Videogames e film, un'accoppiata (quasi) sempre vincente
Il cinema, per raccontare le sue storie, ha sempre tratto ispirazione dalla realtà, dai libri o dal teatro, tuttavia negli ultimi decenni, con l'avvento dei computer e dei videogames, anche questi sono stati spesso soggetti da cui trarre pellicole cinematografiche. Non sempre comunque questo "matrimonio" è stato perfetto: infatti è capitato alcune volte che ad un videogame di successo non ha corrisposto un film di altrettanto successo. I primi, nati dalla fantasia spesso di esperti in informatica, con tanto di master con stage effettuati magari in grandi industrie del settore, possono avere una trama complessa, variegata ed una loro conseguente libertà d'azione, mentre i secondi sono un pò più limitati da questo punto di vista, oltre che dai tempi cinematografici. Tuttavia, diversi sono stati i film tratti da videogames, andiamo a scoprire quindi quali sono stati le migliori o peggiori trasposizioni cinematografiche.
Uscito nel 1987 come gioco per computer, "Street Fighter" ha avuto sin dall'inizio un ottimo successo tra gli appassionati del genere "picchiaduro". Infatti, la trama del videogame è quella di combattere e sconfiggere più avversari possibili, in vari tornei in giro per il mondo, per arrivare ad una sfida finale. E' del 1994, invece, la sua versione cinematografica col celebre attore Jean-Claude Van Damme e Raul Julia, che tuttavia si rivela un fiasco clamoroso, anche a causa dell'aver messo al centro del film un personaggio secondario (e poco amato) del videogame.
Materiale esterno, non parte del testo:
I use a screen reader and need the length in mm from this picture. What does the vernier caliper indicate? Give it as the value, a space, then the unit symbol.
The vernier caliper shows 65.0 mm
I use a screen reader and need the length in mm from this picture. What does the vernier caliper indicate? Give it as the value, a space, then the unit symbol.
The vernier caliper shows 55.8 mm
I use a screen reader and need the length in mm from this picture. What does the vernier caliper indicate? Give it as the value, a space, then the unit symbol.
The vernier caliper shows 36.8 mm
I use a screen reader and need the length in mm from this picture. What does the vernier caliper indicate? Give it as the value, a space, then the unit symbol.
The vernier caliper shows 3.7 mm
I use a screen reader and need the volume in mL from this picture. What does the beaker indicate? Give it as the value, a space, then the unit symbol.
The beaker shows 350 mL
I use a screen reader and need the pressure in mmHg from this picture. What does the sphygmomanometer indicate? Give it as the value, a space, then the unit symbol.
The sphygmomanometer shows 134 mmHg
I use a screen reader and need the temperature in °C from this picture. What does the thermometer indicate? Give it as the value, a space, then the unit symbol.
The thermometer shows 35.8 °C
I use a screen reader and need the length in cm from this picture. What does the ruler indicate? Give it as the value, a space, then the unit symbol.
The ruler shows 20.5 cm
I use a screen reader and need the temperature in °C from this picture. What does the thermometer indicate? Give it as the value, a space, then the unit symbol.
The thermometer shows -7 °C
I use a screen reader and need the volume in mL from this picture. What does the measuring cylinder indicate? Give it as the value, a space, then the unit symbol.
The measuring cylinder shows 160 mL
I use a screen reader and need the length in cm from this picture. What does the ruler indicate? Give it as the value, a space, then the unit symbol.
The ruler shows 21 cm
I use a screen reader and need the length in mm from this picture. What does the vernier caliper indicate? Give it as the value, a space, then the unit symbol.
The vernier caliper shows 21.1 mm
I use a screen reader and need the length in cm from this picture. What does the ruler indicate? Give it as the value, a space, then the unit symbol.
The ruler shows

Discorso completamente differente invece per "Resident Evil", un celebre gioco di genere horror uscito nel 1996. La trama vede come protagonisti alcuni uomini e donne che devono indagare su una serie di morti misteriose e si imbattono in varie creature zombie, opera di un'industria del settore delle armi biologiche. Il film, tratto da questo gioco, ha riscosso un successo strepitoso, a cui ha fatto seguito una vera e propria saga con diversi altre pellicole e videogames. Sicuramente uno dei motivi di tale successo cinematografico è la presenza dell'attrice e modella Milla Jovovich come protagonista, in un ruolo tuttavia non presente nel gioco. Comunque, la trama di quest'ultimo si discosta nettamente da quella del film.
Successo straordinario anche per il videogame "Tomb Raider", uscito nel 1996, e che vede come protagonista l'archeologa Lara Croft, alla ricerca di oggetti rari e preziosi, da scoprire e raccogliere in aree sperdute e pericolose del mondo. La sua versione cinematografica ha ottenuto un'ottima accoglienza di pubblico (tuttavia non ripetuta nel secondo episodio), dove nei panni dell'archeologa vi è la celebre attrice Angelina Jolie e la presenza di Daniel Craig. La trama dei film comunque si discosta considerevolmente da quella del videogame. Buon successo ha avuto anche il gioco di genere horror "Silent Hill", del 1999, che racconta le strane vicende che accadono proprio nell'omonima cittadina. Questa è circondata da una strana nebbia, da cui emergono mostri che attaccano coloro che girano per le sue strade. Il tutto è frutto di un rito di una setta satanica. Il film che ne è stato tratto, uscito nel 2006, ha ottenuto un discreto apprezzamento, anche grazie alla presenza dell'attore Sean Bean.